● **Requirement**
Copy the text of every item below word for word, leaving out the pictures.

[Page-by-page text extractions]
--------

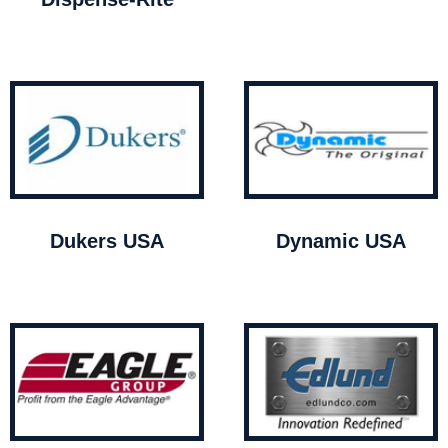
Dukers USA
Dynamic USA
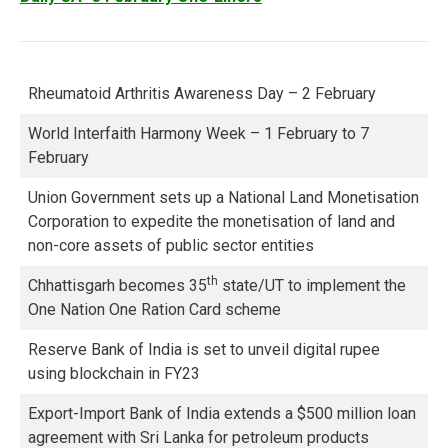
Rheumatoid Arthritis Awareness Day – 2 February
World Interfaith Harmony Week – 1 February to 7
February
Union Government sets up a National Land Monetisation
Corporation to expedite the monetisation of land and
non-core assets of public sector entities
th
Chhattisgarh becomes 35
state/UT to implement the
One Nation One Ration Card scheme
Reserve Bank of India is set to unveil digital rupee
using blockchain in FY23
Export-Import Bank of India extends a $500 million loan
agreement with Sri Lanka for petroleum products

--------

● **Response box**
Dukers USA
Dynamic USA
Rheumatoid Arthritis Awareness Day – 2 February
World Interfaith Harmony Week – 1 February to 7
February
Union Government sets up a National Land Monetisation
Corporation to expedite the monetisation of land and
non-core assets of public sector entities
th
Chhattisgarh becomes 35
state/UT to implement the
One Nation One Ration Card scheme
Reserve Bank of India is set to unveil digital rupee
using blockchain in FY23
Export-Import Bank of India extends a $500 million loan
agreement with Sri Lanka for petroleum products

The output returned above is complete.